This software package provides finnish-postag, a part-of-speech and morphology tagger for Finnish, and finnish-nertag, a named entity recogniser for Finnish.
Both tools take running text from standard input and produce tabular output (one token per line) to standard output. See --help messages for more details.
An installer is provided in the form of a Makefile. More information can be found in the README-file in the download folder.
1.1 Initial release
1.2: Intermediate version (not published at the Language Bank)

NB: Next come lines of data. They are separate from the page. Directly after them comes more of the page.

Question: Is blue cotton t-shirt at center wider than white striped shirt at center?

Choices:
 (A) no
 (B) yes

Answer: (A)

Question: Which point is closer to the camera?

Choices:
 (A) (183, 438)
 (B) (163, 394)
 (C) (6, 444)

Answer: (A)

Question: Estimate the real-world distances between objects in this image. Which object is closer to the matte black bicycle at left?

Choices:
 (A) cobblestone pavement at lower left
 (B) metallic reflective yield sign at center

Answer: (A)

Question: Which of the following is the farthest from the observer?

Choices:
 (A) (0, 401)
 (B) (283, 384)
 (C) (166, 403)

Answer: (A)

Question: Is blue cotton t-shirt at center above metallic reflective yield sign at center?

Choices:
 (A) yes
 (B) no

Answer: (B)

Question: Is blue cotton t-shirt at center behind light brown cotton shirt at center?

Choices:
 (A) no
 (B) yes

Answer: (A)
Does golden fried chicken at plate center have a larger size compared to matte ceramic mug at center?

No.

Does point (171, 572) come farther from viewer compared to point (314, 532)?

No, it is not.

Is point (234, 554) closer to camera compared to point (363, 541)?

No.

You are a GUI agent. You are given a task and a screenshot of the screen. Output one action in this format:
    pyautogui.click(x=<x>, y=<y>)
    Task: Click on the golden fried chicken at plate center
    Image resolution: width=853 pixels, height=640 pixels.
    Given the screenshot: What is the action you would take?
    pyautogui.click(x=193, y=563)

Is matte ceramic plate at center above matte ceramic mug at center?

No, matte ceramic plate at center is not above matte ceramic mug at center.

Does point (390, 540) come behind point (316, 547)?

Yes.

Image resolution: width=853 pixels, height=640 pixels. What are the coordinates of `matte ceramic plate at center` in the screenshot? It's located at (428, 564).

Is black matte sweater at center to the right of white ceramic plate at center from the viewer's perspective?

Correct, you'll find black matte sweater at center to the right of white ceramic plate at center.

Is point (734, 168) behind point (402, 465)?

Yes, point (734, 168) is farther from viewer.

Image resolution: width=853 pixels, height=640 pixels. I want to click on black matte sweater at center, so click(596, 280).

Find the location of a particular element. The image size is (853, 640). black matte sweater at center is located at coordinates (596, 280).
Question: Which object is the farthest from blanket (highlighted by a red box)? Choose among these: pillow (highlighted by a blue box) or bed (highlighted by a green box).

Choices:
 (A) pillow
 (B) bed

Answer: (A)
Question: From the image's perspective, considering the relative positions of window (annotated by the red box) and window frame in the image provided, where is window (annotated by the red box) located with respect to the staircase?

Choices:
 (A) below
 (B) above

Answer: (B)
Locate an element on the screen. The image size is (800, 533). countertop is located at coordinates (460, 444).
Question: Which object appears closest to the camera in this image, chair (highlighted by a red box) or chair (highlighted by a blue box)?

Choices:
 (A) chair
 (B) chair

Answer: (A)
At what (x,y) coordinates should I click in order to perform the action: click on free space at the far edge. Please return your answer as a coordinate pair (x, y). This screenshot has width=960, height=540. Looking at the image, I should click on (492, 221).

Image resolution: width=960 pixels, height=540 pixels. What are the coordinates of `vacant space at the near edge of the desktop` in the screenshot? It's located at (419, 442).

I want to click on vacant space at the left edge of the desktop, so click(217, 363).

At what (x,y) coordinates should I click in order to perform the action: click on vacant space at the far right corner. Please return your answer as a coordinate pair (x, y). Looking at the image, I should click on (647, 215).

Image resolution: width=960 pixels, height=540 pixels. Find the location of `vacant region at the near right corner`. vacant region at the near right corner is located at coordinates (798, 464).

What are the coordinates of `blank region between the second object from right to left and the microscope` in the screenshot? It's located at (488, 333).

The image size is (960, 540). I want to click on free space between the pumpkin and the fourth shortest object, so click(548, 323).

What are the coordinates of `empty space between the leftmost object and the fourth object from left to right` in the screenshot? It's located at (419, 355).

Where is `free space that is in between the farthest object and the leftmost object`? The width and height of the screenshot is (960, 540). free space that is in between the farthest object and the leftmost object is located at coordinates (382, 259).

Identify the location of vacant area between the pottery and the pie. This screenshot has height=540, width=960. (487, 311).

- finnish-nertag and finnish-postag tokenize identically; tokenization no longer allows multi-word tokens
- fixed tokenization-related bugs
- added new version of OMorFi
- fixed several glaring FinnPOS-related bugs and improved POS tagging and lemmatization
- reduced the size of omorfi_tokenize.pmatch and ftb.omorfi.model
- implemented nested annotations
- added options --no-tokenize, --show-analyses and --show-nested
- more reliable and extensive lemma normalization with normalize-lemmas.py
- Capture() memory is wiped at XML closing tags such as </text>, </body> etc.
- FiNER rules:
- added sub category EnamexPrsAnm (animals)
- restored EnamexPrsTit (titles)
- restored and expanded numerical expressions (NumexMsrXxx, NumexMsrCur)
- rewrote and expanded EnamexProXxx rules to include foods and cultivars
- TimexTmeDat: years that are divisble by 10 are now recognized more reliably
- greatly improved recall and precision
- fixed the all-caps bug: consecutive all-caps input strings no longer cause finnish-nertag to slow down or freeze
1.3.1 Maintenance update
- Uses now natively compiled hfst-pmatch if found in path (The pre compiled version can be slow)
- added --no-tokenize option to finnish-postag
1.3.2 Bugfix update
- Fixes bug in finnish-tokenize